In recent years, books like Charles Murray's Losing Ground (1984) have set a new agenda for welfare reform, influencing scholars and policy-makers everywhere on the political spectrum. Economist Thomas Sowell's many books have influenced scholars and laymen alike. His A Conflict of Visions (1987), invites readers to reexamine the way conflicting policy issues are understood and communicated. Leon Louw and Francis Kendall's The Solution (1986), is widely read in South Africa. Louw and Kendall's powerful proposal for decentralized democratic institutions, and their report on the distant but successful entrepreneurial past of South African blacks, has offered a positive agenda to build a new future&emdash;a future without apartheid and without bloody revolution.

John Rawls' influential A Theory of Justice (1971), was followed in 1974 by fellow Harvard philosopher Robert Nozicks's Anarchy, State and Utopia (1974), which brought classical liberal political philosophy into the mainstream of academic debate.
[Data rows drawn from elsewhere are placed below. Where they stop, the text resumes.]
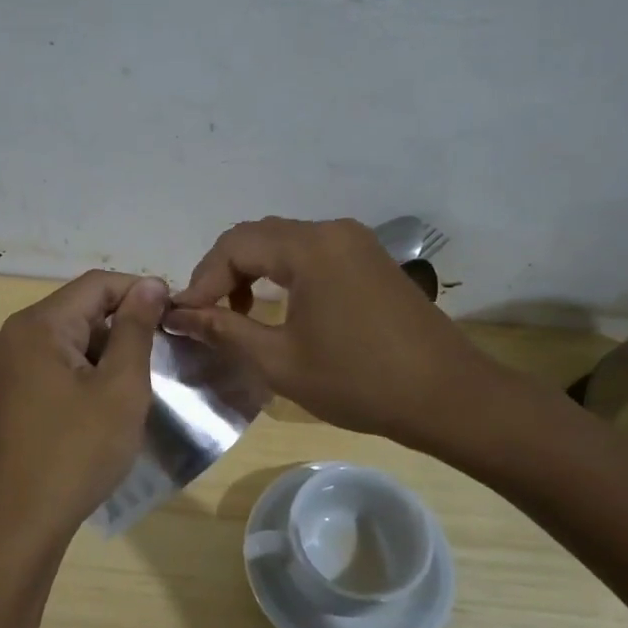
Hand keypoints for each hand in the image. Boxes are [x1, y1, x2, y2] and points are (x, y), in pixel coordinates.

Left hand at [0, 270, 167, 563]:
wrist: (17, 525)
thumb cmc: (76, 453)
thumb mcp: (120, 388)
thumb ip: (135, 330)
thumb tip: (149, 284)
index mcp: (39, 325)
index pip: (97, 284)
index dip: (141, 291)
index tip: (178, 317)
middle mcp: (17, 336)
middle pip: (81, 309)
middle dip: (125, 325)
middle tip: (165, 356)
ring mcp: (9, 368)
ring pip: (71, 340)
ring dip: (108, 353)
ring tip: (141, 383)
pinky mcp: (12, 396)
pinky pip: (56, 366)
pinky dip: (87, 374)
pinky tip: (109, 404)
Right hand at [164, 217, 513, 453]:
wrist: (449, 397)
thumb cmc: (360, 381)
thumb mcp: (280, 361)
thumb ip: (225, 330)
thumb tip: (178, 315)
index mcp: (310, 248)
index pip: (235, 246)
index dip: (202, 280)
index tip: (185, 318)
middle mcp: (333, 231)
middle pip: (258, 237)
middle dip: (223, 273)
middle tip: (205, 316)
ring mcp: (356, 243)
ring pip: (284, 244)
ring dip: (252, 272)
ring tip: (236, 314)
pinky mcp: (370, 261)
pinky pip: (311, 254)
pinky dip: (282, 274)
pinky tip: (278, 308)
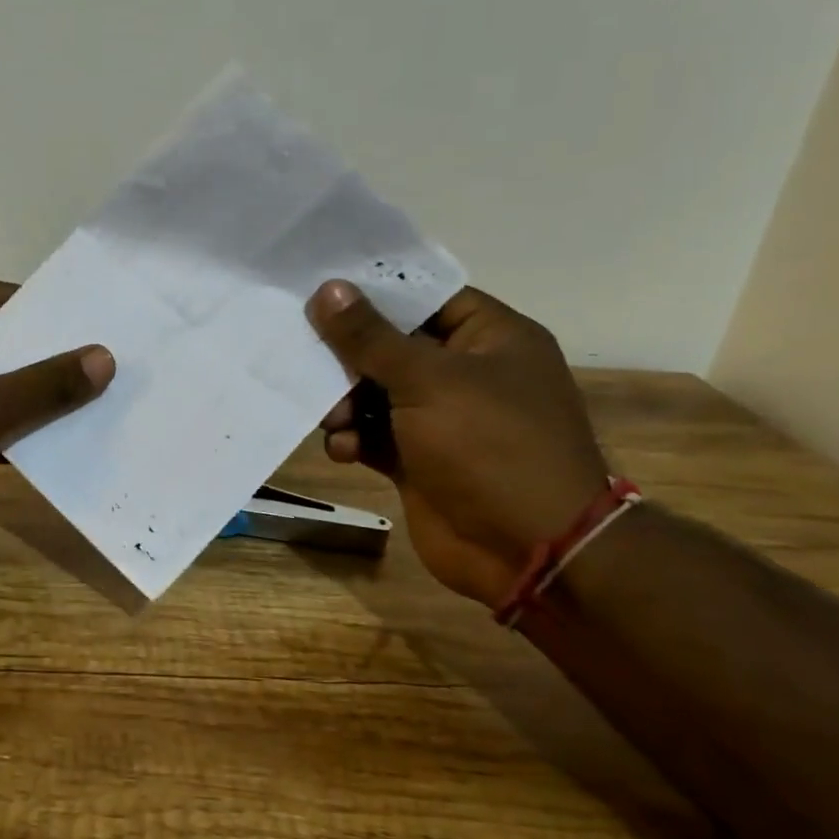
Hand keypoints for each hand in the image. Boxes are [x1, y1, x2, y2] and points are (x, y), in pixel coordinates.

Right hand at [308, 281, 608, 607]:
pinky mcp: (418, 459)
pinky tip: (342, 450)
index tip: (321, 290)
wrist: (527, 550)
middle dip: (349, 358)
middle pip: (392, 346)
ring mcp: (442, 419)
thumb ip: (371, 337)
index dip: (375, 292)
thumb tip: (329, 288)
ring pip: (375, 393)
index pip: (426, 298)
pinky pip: (372, 435)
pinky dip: (353, 439)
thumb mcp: (427, 381)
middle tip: (310, 361)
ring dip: (344, 403)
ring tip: (331, 419)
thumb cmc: (489, 446)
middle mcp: (467, 373)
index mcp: (491, 338)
Friedrich Hayek shared the Nobel Prize in economics that same year, and Hayek's influential Constitution of Liberty and his more advanced trilogy Law, Legislation and Liberty have had an enormous impact at the higher reaches of academia. At Oxford University in England and at other top political philosophy departments, Hayek's work is the "in thing," attracting the brightest young scholars and generating a steady stream of books, journal articles, and dissertations.
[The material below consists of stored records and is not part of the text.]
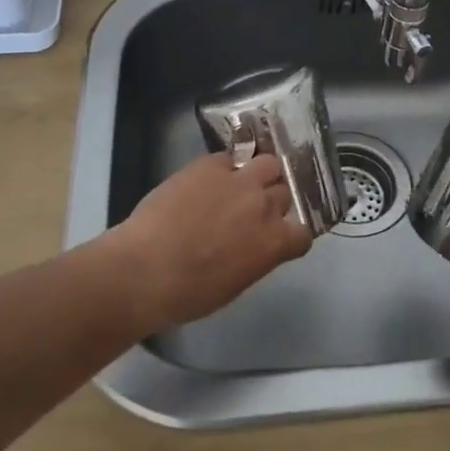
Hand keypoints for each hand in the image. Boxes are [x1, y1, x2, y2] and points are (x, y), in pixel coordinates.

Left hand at [114, 152, 313, 328]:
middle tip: (252, 209)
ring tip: (241, 182)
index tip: (278, 236)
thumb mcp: (235, 283)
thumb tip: (254, 245)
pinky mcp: (211, 164)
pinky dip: (225, 167)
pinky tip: (209, 179)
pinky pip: (230, 158)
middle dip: (272, 199)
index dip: (291, 233)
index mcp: (275, 243)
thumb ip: (256, 257)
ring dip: (260, 173)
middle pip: (285, 191)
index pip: (304, 231)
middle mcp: (265, 205)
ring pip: (268, 163)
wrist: (145, 268)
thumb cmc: (189, 293)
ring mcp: (239, 180)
Among the younger scholars influenced by Hayek is [was!] John Gray of Oxford University. Gray's books Mill on Liberty, A Defense, Hayek: On Liberty (1984), and Liberalism (1986) have in turn influenced others, including Harvard's (now at Princeton) Stephen Macedo, whose book The New Right v. the Constitution (1986), is reviewed in this issue (page 10). University of Chicago's Richard Epstein is widely acknowledged as one of the most brilliant legal theorists of our time. His book Takings (1986) argues for a reinterpretation of the "takings clause" of the U.S. Constitution.
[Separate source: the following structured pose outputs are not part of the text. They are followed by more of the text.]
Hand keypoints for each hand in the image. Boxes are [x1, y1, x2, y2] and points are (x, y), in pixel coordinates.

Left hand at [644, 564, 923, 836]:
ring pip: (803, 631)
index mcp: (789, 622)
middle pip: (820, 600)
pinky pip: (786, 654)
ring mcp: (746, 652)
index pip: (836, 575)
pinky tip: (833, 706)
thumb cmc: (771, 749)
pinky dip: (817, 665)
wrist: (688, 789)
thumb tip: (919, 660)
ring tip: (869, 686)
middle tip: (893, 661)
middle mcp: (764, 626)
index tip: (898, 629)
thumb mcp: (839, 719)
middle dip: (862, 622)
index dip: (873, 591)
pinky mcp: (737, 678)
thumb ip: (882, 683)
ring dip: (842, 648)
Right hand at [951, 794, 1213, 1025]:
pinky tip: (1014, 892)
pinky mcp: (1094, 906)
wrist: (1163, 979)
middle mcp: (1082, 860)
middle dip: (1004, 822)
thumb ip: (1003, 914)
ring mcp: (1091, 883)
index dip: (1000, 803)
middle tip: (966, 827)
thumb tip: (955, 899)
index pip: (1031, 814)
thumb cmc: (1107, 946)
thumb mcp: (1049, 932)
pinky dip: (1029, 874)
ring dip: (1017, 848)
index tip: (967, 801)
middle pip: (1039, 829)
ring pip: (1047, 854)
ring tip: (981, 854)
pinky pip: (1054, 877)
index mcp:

These ideas percolate through academia. It has often been observed, for example, that the legal principles currently enforced in the courts are those taught in the law schools a generation before. Thus the legal concepts that now persuade and inspire top law students can be expected to surface in court judgements in the coming years. Epstein's book, and others, such as Bernard Siegan's Economic Liberties and the Constitution (1980), may give students that glimpse into the future.

P.T. Bauer, of the London School of Economics, published Dissent on Development in 1971. Bauer's empirical and theoretical evidence argued that foreign aid was severely impairing Third World development (by strengthening the "ruling elites" of third world countries). His ideas were long rejected, especially by those whose careers or profits depended on continued transfer payments to Third World governments.

Twenty-five years later, Bauer's continued research and writing, along with the stunning growth of the free-market economies of the Pacific Rim, have changed the views of most development economists. Bauer's sharp criticism of government planning in the Third World has not become commonplace.

No (intellectual) pain, no (intellectual) gain!

The above books are not easy reading&emdash;all require time and concentration to work through. And none are without their critics, so students should invest time uncovering their weaknesses as well as understanding their strengths. All these books are far above the general reading level of high school students (and many college students). They are introduced and discussed in this publication because we are convinced that speech and debate students are very different from their peers. Many have poured hours into developing research skills far beyond the average high school or college student. Speech and debate students put their knowledge, ideas, and convictions on the line regularly, and this active participation in the learning process gives them an edge that will last a lifetime.

Highly tuned minds, like top performance engines, require a higher-octane fuel. Books are that fuel.